**PARTS OF THE EXERCISE**
- a) In the forum thread about a bolting question, which resin ampules did the first poster use for the two glue-ins?
- b) Rewrite the part of the bolting thread starting at "I've never found" and ending at "system to install.", with "rope" changed to "ladder".
-- start of EXCERPT PROVIDED --
Bolting Question

al

Member
I put two glue-ins into sandstone last Friday using Rawlplug's R-CAS-V-10 resin ampules. Came to test them this morning, and one was rock solid, but the other still had movement. I eventually managed to remove the mover by hand, and found the resin not to be set. What's the likely cause?
 

pwhole

Well-known member
I'm guessing most likely insufficient mixing of the resin and catalyst? Were the bolts rotated in with a drill? The glass fragments and rotation are meant to 'stir' everything up enough to activate it. If so, I'm not sure. Does damp affect the curing? Sandstone may hold a fair bit of water in the pores, but I'm sure the resin can cope with that sort of thing.
 

al

Member
Could be the mixing, as I've been turning the bolts by hand (which I've always done, and this is the first failure). The hole was new and dry when I put in the bolt, and I made sure that all the dust was blown/brushed out.

 

SamT

Moderator
Damp shouldn't affect the curing as its a chemical reaction.  The colder the temp, the slower the curing time.
mixing is most likely the issue by the sounds of it.
 

Simon Wilson

New member

Mark Wright

Active member
Unless the Rawl resin ampule was faulty, which I think is most unlikely, then it is very likely that the resin wasn't mixed properly.

I've never actually used the Rawl ampules but have used very many of the 10mm Spit Maxima ampules supplied by Petzl for their Collinox anchors. I've always fixed the anchors by hand but with twice as many twists than the 10 recommended by Petzl and have never had any fail the 6kN axial test.

I've never found them difficult to install, as Simon suggests, and most of the ones I have installed have been whilst hanging from a rope. Unless you were installing them upside down, which would be a bit of a faff whichever system was used, I can't think of an easier resin anchor system to install.

I've never been convinced that the drill powered mixing system in the video is better than doing it by hand.

It would be interesting to see a number of different anchor systems installed in a block of clear perspex to see exactly which method gives the best visible mix. Obviously testing is the only way to know its ultimate strength.
-- end of EXCERPT PROVIDED --
-- start of RECORD EXCERPTS --
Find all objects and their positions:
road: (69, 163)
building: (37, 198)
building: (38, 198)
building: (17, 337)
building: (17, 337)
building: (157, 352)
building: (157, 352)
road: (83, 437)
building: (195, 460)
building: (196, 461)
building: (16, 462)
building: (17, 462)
-- end of RECORD EXCERPTS --
-- start of RECORD EXCERPTS --
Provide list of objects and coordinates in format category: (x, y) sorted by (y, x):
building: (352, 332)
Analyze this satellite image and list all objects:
-- end of RECORD EXCERPTS --
-- start of RECORD EXCERPTS --
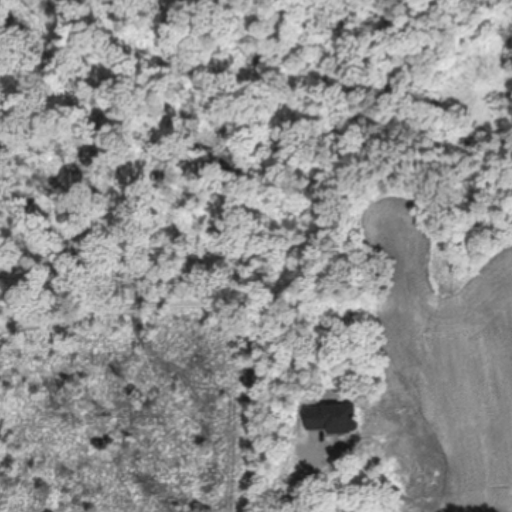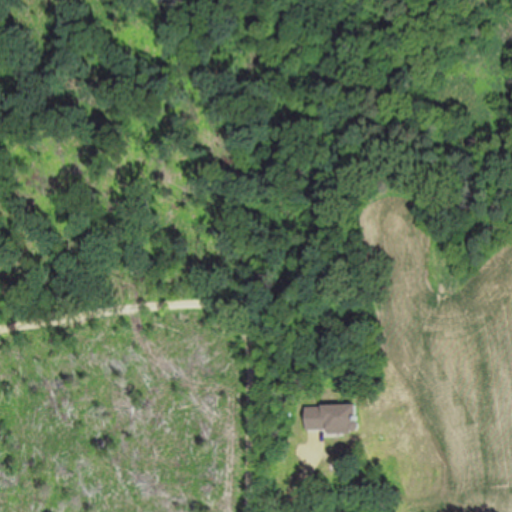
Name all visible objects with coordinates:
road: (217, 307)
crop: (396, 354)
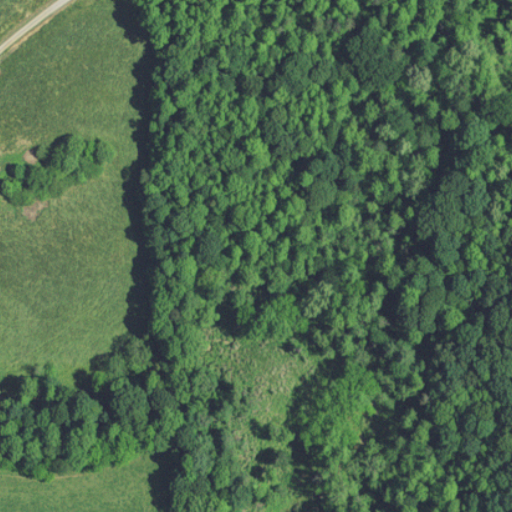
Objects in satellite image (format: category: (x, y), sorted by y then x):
-- end of RECORD EXCERPTS --
**RESPONSE LIST**
- a) Rawlplug's R-CAS-V-10 resin ampules.

- b)
I've never found them difficult to install, as Simon suggests, and most of the ones I have installed have been whilst hanging from a ladder. Unless you were installing them upside down, which would be a bit of a faff whichever system was used, I can't think of an easier resin anchor system to install.